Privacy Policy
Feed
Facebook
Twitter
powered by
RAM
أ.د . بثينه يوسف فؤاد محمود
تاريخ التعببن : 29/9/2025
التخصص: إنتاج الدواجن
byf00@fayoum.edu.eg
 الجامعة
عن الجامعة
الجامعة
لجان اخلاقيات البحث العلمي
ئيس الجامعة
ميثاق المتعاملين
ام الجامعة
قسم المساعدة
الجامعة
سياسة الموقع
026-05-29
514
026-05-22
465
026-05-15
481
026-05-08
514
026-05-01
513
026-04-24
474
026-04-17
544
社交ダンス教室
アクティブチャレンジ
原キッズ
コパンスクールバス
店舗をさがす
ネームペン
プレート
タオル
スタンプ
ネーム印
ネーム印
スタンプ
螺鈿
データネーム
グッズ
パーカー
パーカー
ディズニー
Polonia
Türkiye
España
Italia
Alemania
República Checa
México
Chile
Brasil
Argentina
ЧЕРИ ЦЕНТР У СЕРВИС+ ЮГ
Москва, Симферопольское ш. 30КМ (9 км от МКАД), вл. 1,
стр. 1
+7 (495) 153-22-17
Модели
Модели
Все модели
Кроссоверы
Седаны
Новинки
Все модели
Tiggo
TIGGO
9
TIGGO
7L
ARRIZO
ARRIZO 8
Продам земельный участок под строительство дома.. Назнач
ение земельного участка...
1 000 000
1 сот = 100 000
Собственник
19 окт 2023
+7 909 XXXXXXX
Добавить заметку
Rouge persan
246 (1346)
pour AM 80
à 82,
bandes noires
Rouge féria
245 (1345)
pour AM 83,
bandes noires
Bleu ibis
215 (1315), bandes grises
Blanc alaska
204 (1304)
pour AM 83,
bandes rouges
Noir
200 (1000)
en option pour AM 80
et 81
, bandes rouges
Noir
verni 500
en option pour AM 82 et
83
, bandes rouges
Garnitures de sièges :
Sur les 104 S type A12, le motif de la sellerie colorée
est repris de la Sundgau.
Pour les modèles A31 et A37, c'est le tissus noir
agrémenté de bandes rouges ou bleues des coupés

****

:: DIRECTIONS ::
Transcribe every line of the data above exactly as it appears, keeping the original order and line breaks.

:: WRITTEN SOLUTION ::
Privacy Policy
Feed
Facebook
Twitter
powered by
RAM
أ.د . بثينه يوسف فؤاد محمود
تاريخ التعببن : 29/9/2025
التخصص: إنتاج الدواجن
byf00@fayoum.edu.eg
 الجامعة
عن الجامعة
الجامعة
لجان اخلاقيات البحث العلمي
ئيس الجامعة
ميثاق المتعاملين
ام الجامعة
قسم المساعدة
الجامعة
سياسة الموقع
026-05-29
514
026-05-22
465
026-05-15
481
026-05-08
514
026-05-01
513
026-04-24
474
026-04-17
544
社交ダンス教室
アクティブチャレンジ
原キッズ
コパンスクールバス
店舗をさがす
ネームペン
プレート
タオル
スタンプ
ネーム印
ネーム印
スタンプ
螺鈿
データネーム
グッズ
パーカー
パーカー
ディズニー
Polonia
Türkiye
España
Italia
Alemania
República Checa
México
Chile
Brasil
Argentina
ЧЕРИ ЦЕНТР У СЕРВИС+ ЮГ
Москва, Симферопольское ш. 30КМ (9 км от МКАД), вл. 1,
стр. 1
+7 (495) 153-22-17
Модели
Модели
Все модели
Кроссоверы
Седаны
Новинки
Все модели
Tiggo
TIGGO
9
TIGGO
7L
ARRIZO
ARRIZO 8
Продам земельный участок под строительство дома.. Назнач
ение земельного участка...
1 000 000
1 сот = 100 000
Собственник
19 окт 2023
+7 909 XXXXXXX
Добавить заметку
Rouge persan
246 (1346)
pour AM 80
à 82,
bandes noires
Rouge féria
245 (1345)
pour AM 83,
bandes noires
Bleu ibis
215 (1315), bandes grises
Blanc alaska
204 (1304)
pour AM 83,
bandes rouges
Noir
200 (1000)
en option pour AM 80
et 81
, bandes rouges
Noir
verni 500
en option pour AM 82 et
83
, bandes rouges
Garnitures de sièges :
Sur les 104 S type A12, le motif de la sellerie colorée
est repris de la Sundgau.
Pour les modèles A31 et A37, c'est le tissus noir
agrémenté de bandes rouges ou bleues des coupés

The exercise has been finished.